[[ EXERCISE PASSAGE, beginning ]]
I am sorry for anyone going through pain on a regular basis. Even my husband who I love dearly doesn't fully understand.

Yesterday we had planned to go out to dinner. I hadn't even left the house in weeks except for my epidural on 9/23. I was having a bad pain day but still got dressed to go.

Then he harps on me for not getting something done for him and then made a snide comment about me not wearing clothes anymore lately (since on bad pain days I stay in my nightgown).

He had me in tears in short order. It's clear that people who aren't currently living i just don't get it.

Didn't mean to hijack your thread but just wanted to show you that you are not alone.

 
I think you're a sweetie pie @shaynagrl but your husband really sounds kind of a douche sometimes. If I remember right you're the only one in your house with an income. Why are you supposed to be getting things done for him on top of working and your current medical condition?
[[ EXERCISE PASSAGE, end ]]
[[ DATA SHOWN, beginning ]]
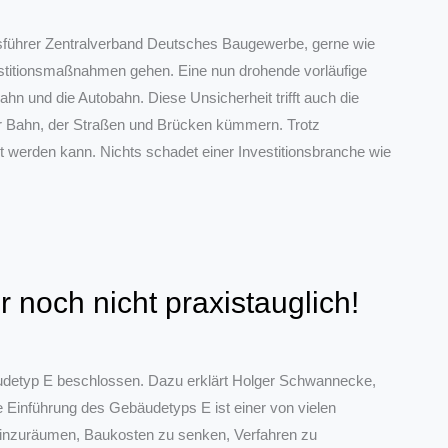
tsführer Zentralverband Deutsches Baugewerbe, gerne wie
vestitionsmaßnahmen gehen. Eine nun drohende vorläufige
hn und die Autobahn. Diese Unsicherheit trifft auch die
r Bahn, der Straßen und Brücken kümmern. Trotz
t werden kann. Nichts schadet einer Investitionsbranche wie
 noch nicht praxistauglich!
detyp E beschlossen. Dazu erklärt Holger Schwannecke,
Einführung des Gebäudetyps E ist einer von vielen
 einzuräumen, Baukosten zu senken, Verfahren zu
[[ DATA SHOWN, end ]]
[[ DATA SHOWN, beginning ]]
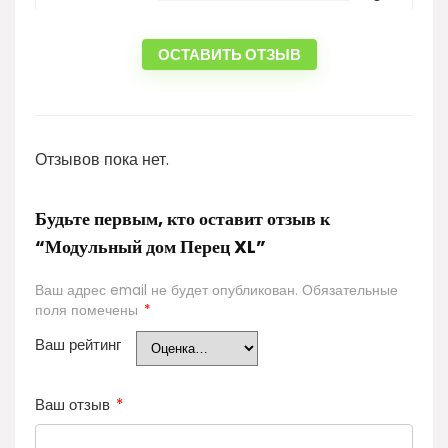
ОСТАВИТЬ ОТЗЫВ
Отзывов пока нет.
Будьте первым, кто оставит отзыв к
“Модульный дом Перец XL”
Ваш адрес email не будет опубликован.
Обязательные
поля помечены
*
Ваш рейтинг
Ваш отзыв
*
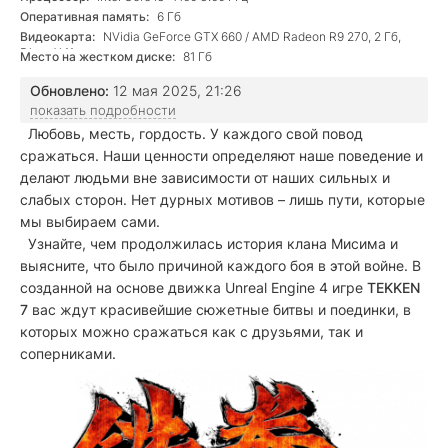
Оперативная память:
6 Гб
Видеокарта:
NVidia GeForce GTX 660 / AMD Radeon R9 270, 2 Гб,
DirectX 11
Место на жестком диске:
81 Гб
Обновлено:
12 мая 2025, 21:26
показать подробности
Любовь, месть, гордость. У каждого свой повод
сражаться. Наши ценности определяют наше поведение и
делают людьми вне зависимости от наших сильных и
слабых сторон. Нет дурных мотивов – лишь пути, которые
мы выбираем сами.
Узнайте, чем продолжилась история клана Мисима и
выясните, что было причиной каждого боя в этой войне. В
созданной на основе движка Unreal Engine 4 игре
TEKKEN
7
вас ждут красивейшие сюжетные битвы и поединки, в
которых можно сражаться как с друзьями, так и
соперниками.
[[ DATA SHOWN, end ]]
*QUESTIONS*
- A) Decide whether each statement agrees with the text about living with chronic pain. Answer yes or no for each and quote the words from the text that settle it.
(i) The writer left the house on 9/23 for an epidural.
(ii) On bad pain days the writer stays in a nightgown.
(iii) The dinner out had been planned for today.
- B) Answer these questions using the text about living with chronic pain.
(i) What had the couple planned to do yesterday?
(ii) What did the writer do even though it was a bad pain day?
(iii) By what name does the reply address the writer of the first post?
- C) Pick up the text about living with chronic pain after its final sentence and write what comes next.

*RESPONSES TO THE EXERCISE*
- A)
(i) Yes: "except for my epidural on 9/23"
(ii) Yes: "since on bad pain days I stay in my nightgown"
(iii) No: "Yesterday we had planned to go out to dinner."

- B)
(i) Go out to dinner.
(ii) Got dressed to go.
(iii) @shaynagrl

- C)
I feel bad for you guys. I remember how awful it was to love someone who was always judging and making me feel like shit.

I am so, so lucky to have found someone caring and empathetic. I wish you guys could know how much better life can be when a relationship has understanding. Sending you good thoughts and wishes that your husbands find some compassion soon.

 
Sometimes he really can be, and the pain makes it harder for me to just shut up and take it.

I really told him off last night.  He apologized, but it still hurts. I need to let it go and truly forgive him.

 
It's so hard to forgive when part of you is waiting for it to happen again. Still, people can change and the more honest you are about how the things he says hurt you perhaps he'll stop.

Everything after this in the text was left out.